Sentenza Sentenza Cassazione Civile n. 11952 del 30/05/2011

Cassazione civile sez. trib., 30/05/2011, (ud. 24/03/2011, dep. 30/05/2011), n.11952

LA CORTE SUPREMA DI CASSAZIONE

SEZIONE TRIBUTARIA

Composta dagli Ill.mi Sigg.ri Magistrati:

Dott. MERONE Antonio – Presidente –

Dott. DI IASI Camilla – rel. Consigliere –

Dott. DI BLASI Antonino – Consigliere –

Dott. GRECO Antonio – Consigliere –

Dott. OLIVIERI Stefano – Consigliere –

ha pronunciato la seguente:

ordinanza

sul ricorso 15332-2009 proposto da:

D.S., elettivamente domiciliata in ROMA, PIAZZA CAVOUR,

presso la CORTE DI CASSAZIONE, rappresentata e difesa dall’avvocato

DONOFRIO GIUSTINO, giusta procura speciale in calce al ricorso;

– ricorrente –

contro

AGENZIA DELLE ENTRATE (OMISSIS);

– intimata –

avverso la sentenza n. 30/2008 della COMMISSIONE TRIBUTARIA REGIONALE

di POTENZA del 17/03/08, depositata il 20/05/2008;

udita la relazione della causa svolta nella camera di consiglio del

24/03/2011 dal Consigliere Relatore Dott. CAMILLA DI IASI;

è presente il P.G. in persona del Dott. CARLO DESTRO.

Fatto

FATTO E DIRITTO

D.S. ha proposto ricorso per cassazione nei confronti dell’Agenzia delle Entrate (che non ha resistito) e avverso la sentenza con cui la C.T.R. Basilicata, in tema di recupero di credito di imposta, ha confermato la sentenza di primo grado di rigetto del ricorso del contribuente.

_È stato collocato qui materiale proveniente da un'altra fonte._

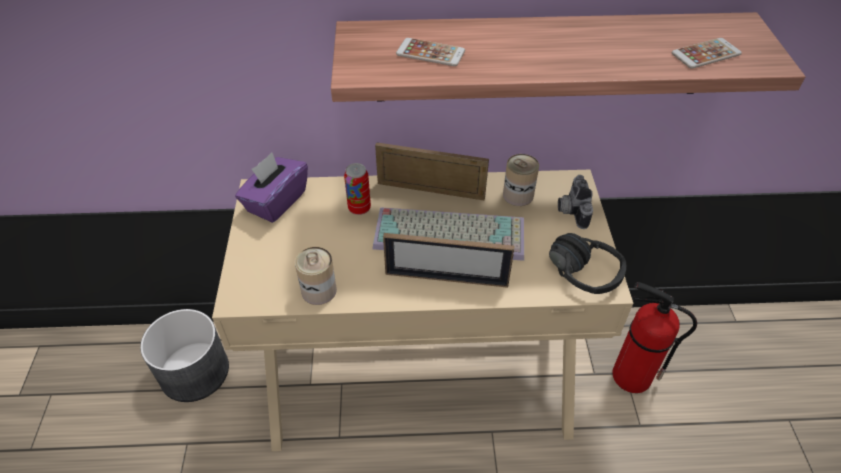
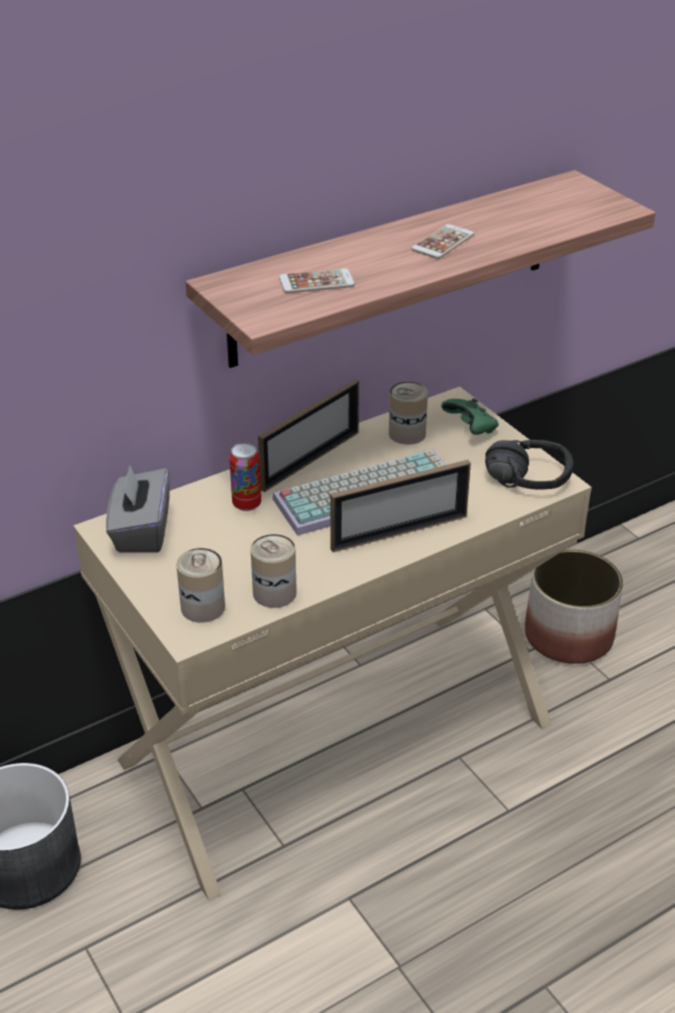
camera: 30 degrees left, 10 degrees down
purple tissue box [235,153,308,223] -> grey tissue box [106,465,170,553]
picture frame [375,142,489,200] -> picture frame turned 150 degrees clockwise [258,379,359,492]
camera [558,175,593,229] -> green game controller [441,398,499,435]
fire extinguisher [612,282,697,393] -> planter [525,549,623,664]
phone [672,38,742,68] -> phone moved to [411,224,474,259]
none -> can [176,548,225,623]

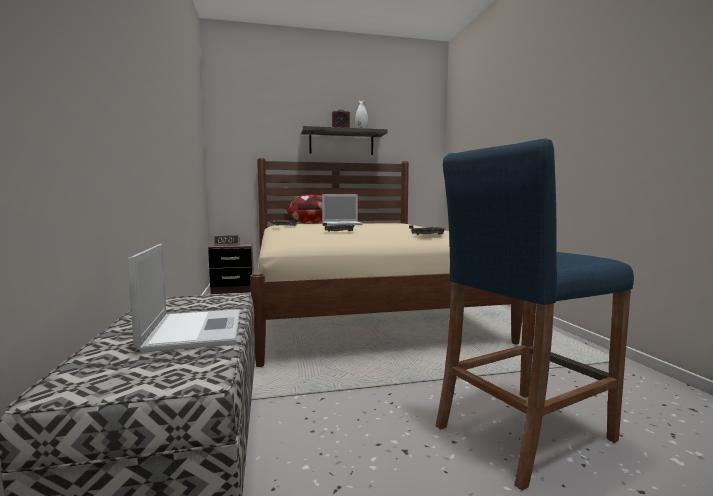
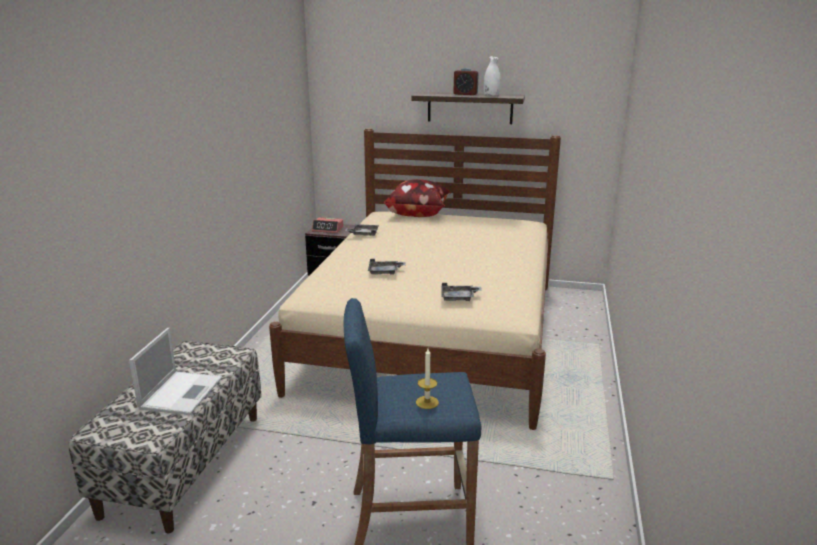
camera: 25 degrees right, 15 degrees up
laptop [322,194,363,225] -> none
none -> candle [416,349,439,409]

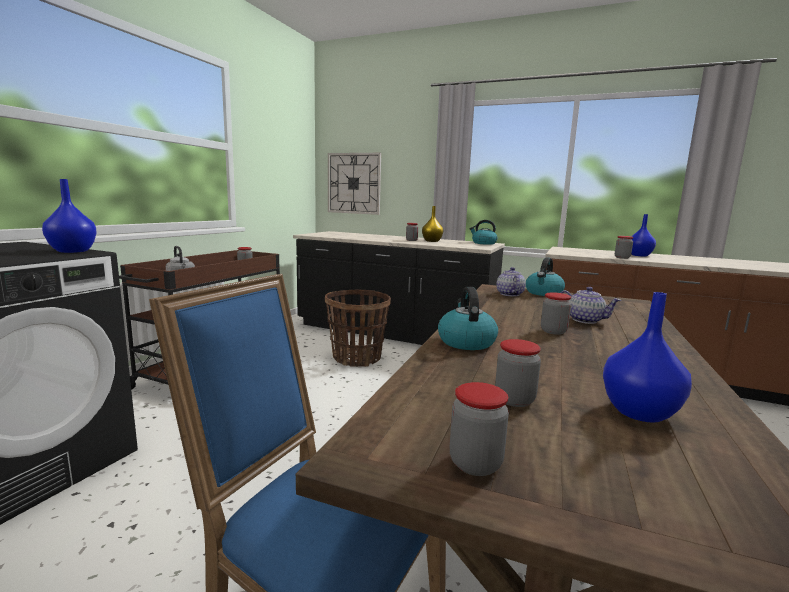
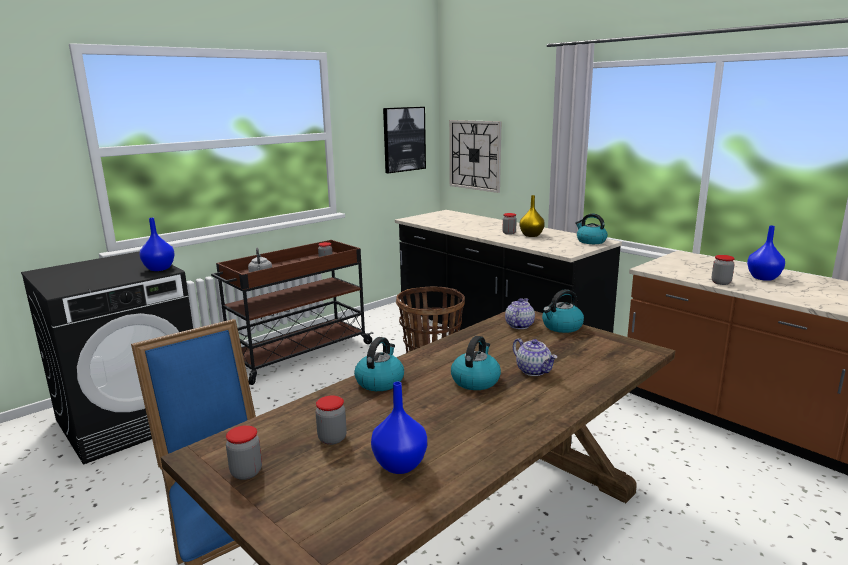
camera: 25 degrees right, 5 degrees up
jar [541,292,571,335] -> kettle [451,336,501,390]
none -> picture [383,107,426,173]

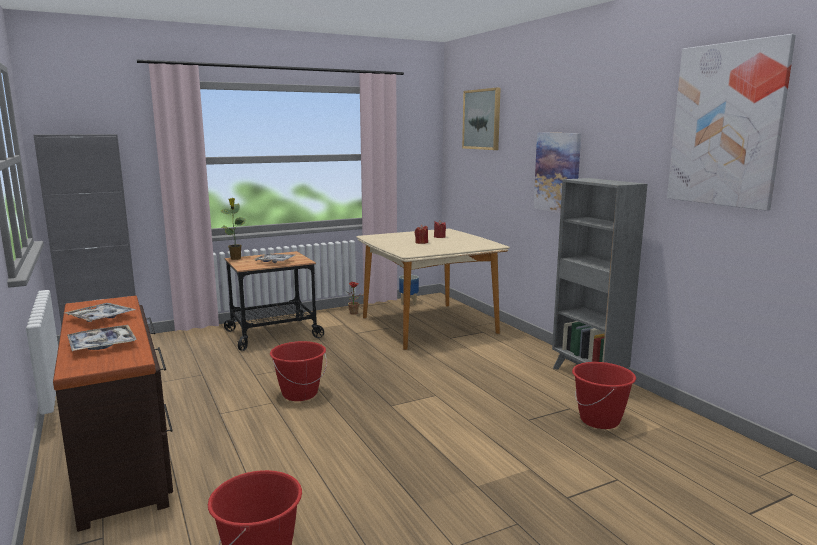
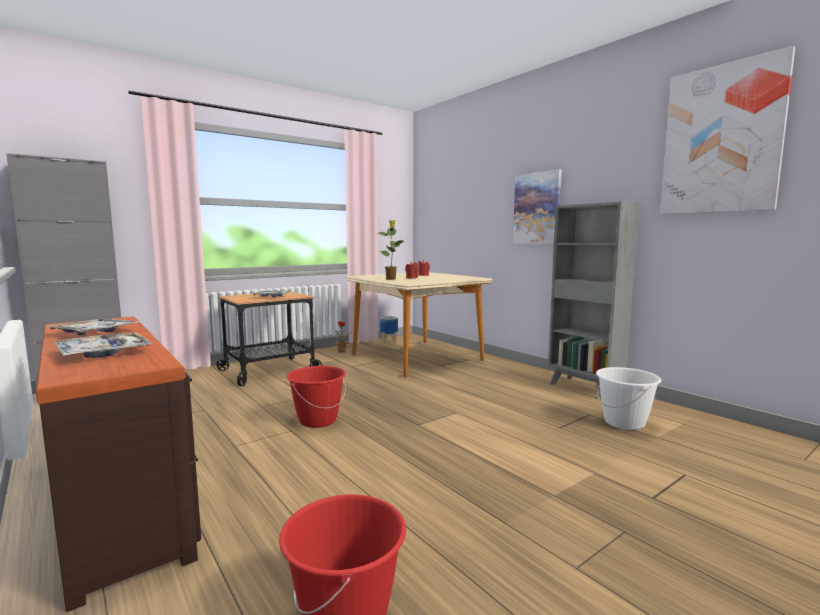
camera: 10 degrees left, 5 degrees down
potted plant [221,198,246,260] -> potted plant moved to [377,220,404,280]
picture [462,88,501,150] -> none
red bucket [572,362,636,429] -> white bucket [596,367,661,430]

Il primo motivo di ricorso (col quale si deduce vizio di motivazione ai sensi dell’art. 360, n. 5 per avere i giudici della C.T.R. omesso di decidere e motivare su di un motivo di appello) è inammissibile per difetto di autosufficienza ed inoltre perchè viene denunciata come vizio di motivazione l’omessa pronuncia su di un motivo di censura in appello. In proposito, è sufficiente rilevare che, secondo la giurisprudenza di questo giudice di legittimità, la decisione del giudice di secondo grado che non esamini e non decida un motivo di censura della sentenza del giudice di primo grado è impugnabile per cassazione non già per omessa o insufficiente motivazione su di un punto decisivo della controversia bensì per omessa pronuncia su un motivo di gravame, con la conseguenza che, se il vizio è denunciato ai sensi dell’art. 360 c.p.c., n. 3 o n. 5 anzichè dell’art. 360 c.p.c., n. 4 in relazione all’art. 112 dello stesso codice di rito, il ricorso deve ritenersi inammissibile (v.

tra le altre cass. n. 12952 del 2007 e n. 24856 del 2006).

Il secondo motivo (col quale si deduce che il recupero di imposta sarebbe avvenuto attraverso l’emissione di un atto non previsto dalla legislazione all’epoca vigente) è manifestamente infondato, avendo questa Corte in proposito affermato che gli avvisi di recupero di crediti di imposta illegittimamente compensati, oltre ad avere una funzione informativa dell’insorgenza del debito tributario, costituiscono manifestazioni della volontà impositiva da parte dello Stato al pari degli avvisi di accertamento o di liquidazione, e come tali sono impugnabili innanzi alle Commissioni tributarie, ai sensi del D.Lgs. 31 dicembre 1992, n. 546, art. 19 anche se emessi anteriormente all’entrata in vigore della L. 30 dicembre 2004, n. 311, che ha espressamente annoverato l’avviso di recupero quale titolo per la riscossione di crediti indebitamente utilizzati in compensazione (v. cass. n. 4968 del 2009).

Il ricorso deve essere pertanto rigettato. In assenza di attività difensiva nessuna decisione va assunta in ordine alle spese del presente giudizio di legittimità.

P.Q.M.

Rigetta il ricorso.

Così deciso in Roma, il 24 marzo 2011.